Bien que très impressionniste, La Fin des terroirs est un livre stimulant. Eugen Weber, historien américain, y reconstruit une histoire rurale du XIXe siècle — et, plus spécifiquement, l'histoire d'une France marginale (celle du sud-ouest d'une ligne Saint-Malo — Genève) par rapport à la France des villes . Selon lui, loin d'être intégrée aux processus de modernisation économique et politique (notamment la nationalisation), cette France des marges reste à bien des égards celle de l'Ancien Régime jusqu'à la fin du XIXe siècle, seule la IIIe République ayant achevé l'unification réelle des esprits et des économies nationales. Il convoque au soutien de cette thèse une série impressionnante d'anecdotes et de statistiques, dont beaucoup sont marquantes. On découvre ainsi, pêle-mêle, que la robe blanche ne devient générale lors des mariages qu'après 1914, sous l'influence urbaine (les femmes préféraient avant les robes colorées) ou que les paysans ont longtemps fait cuire leur pain quelques fois par an seulement, pour économiser le combustible (autant pour la France, pays de la baguette, d'autant que le pain alors consommé n'était évidemment pas du pain blanc). Un Français ne pourra manquer de revisiter dans la lecture non seulement sa mémoire familiale (les parents et grands-parents racontant tel ou tel fait de vie qui rappelle encore la société traditionnelle dépeinte par Weber) mais aussi sa géographie personnelle, ce qui fait de La Fin des terroirs un livre prenant.


On ne sort pas sans quelques doutes, toutefois, de ce portrait, tout aussi intéressant qu'il soit. Weber compose son argumentaire à partir d'une série d'exemples très parlants, mais d'une manière extrêmement unilatérale qui finit par faire douter.
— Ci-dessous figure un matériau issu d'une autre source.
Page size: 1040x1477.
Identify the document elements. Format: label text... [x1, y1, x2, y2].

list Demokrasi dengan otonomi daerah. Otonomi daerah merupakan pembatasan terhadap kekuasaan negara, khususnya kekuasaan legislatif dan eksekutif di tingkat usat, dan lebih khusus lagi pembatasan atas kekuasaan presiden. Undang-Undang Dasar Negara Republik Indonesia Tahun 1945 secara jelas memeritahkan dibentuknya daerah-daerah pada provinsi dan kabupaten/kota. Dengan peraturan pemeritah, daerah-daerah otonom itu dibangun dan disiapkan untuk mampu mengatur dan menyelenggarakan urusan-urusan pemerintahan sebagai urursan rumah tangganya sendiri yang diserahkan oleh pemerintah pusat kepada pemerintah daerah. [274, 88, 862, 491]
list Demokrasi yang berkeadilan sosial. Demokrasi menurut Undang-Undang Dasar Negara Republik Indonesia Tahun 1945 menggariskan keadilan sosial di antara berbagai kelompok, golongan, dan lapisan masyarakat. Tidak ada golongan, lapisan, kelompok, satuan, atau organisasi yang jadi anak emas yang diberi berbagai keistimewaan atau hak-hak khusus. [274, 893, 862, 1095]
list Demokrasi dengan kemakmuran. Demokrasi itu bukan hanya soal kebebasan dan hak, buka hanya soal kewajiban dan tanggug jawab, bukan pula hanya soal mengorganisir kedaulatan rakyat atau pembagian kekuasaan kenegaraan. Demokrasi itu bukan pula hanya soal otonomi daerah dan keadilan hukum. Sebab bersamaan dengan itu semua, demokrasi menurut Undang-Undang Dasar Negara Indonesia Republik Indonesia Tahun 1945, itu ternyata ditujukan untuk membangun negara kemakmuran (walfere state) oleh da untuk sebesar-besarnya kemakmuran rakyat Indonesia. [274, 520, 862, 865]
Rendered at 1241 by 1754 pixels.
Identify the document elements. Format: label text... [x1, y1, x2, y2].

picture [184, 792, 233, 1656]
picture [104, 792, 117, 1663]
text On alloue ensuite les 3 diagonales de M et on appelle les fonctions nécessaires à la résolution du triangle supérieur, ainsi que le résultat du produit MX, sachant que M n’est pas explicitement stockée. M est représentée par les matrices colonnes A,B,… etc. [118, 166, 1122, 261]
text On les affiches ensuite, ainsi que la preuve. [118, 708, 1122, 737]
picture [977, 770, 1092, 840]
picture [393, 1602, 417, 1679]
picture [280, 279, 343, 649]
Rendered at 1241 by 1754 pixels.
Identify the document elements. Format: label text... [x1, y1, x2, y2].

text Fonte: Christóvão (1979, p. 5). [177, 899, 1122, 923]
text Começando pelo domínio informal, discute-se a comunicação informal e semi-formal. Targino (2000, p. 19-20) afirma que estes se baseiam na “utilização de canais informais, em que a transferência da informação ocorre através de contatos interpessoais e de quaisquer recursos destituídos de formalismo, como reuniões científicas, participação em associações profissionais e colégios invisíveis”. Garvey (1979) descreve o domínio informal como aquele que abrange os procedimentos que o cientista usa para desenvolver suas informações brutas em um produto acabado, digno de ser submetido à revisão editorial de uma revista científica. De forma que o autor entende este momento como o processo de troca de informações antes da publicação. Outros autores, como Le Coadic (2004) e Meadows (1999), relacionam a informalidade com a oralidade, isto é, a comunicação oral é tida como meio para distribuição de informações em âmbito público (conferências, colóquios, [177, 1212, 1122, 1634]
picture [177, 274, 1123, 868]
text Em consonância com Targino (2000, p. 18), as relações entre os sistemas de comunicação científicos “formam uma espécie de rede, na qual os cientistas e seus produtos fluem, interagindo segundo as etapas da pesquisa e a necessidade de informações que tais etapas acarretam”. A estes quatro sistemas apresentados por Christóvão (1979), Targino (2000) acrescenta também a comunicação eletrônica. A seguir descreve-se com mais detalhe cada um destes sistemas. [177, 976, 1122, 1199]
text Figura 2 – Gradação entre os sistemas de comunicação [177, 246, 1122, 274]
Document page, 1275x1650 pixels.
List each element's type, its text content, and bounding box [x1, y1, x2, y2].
Cela est encore plus vrai s'agissant du raisonnement diachronique de Weber : devant la série d'exemples de modernisation après 1870 et d'exemples d'arriération avant 1870, le lecteur finit par se demander si on n'aurait pas pu composer un portrait inverse (évidemment absurde) par un bon dosage des illustrations. On ne sort donc pas vraiment convaincu de l'idée d'un “effet de seuil” atteint dans ces années, faute de faits stylisés concluants de manière individuelle.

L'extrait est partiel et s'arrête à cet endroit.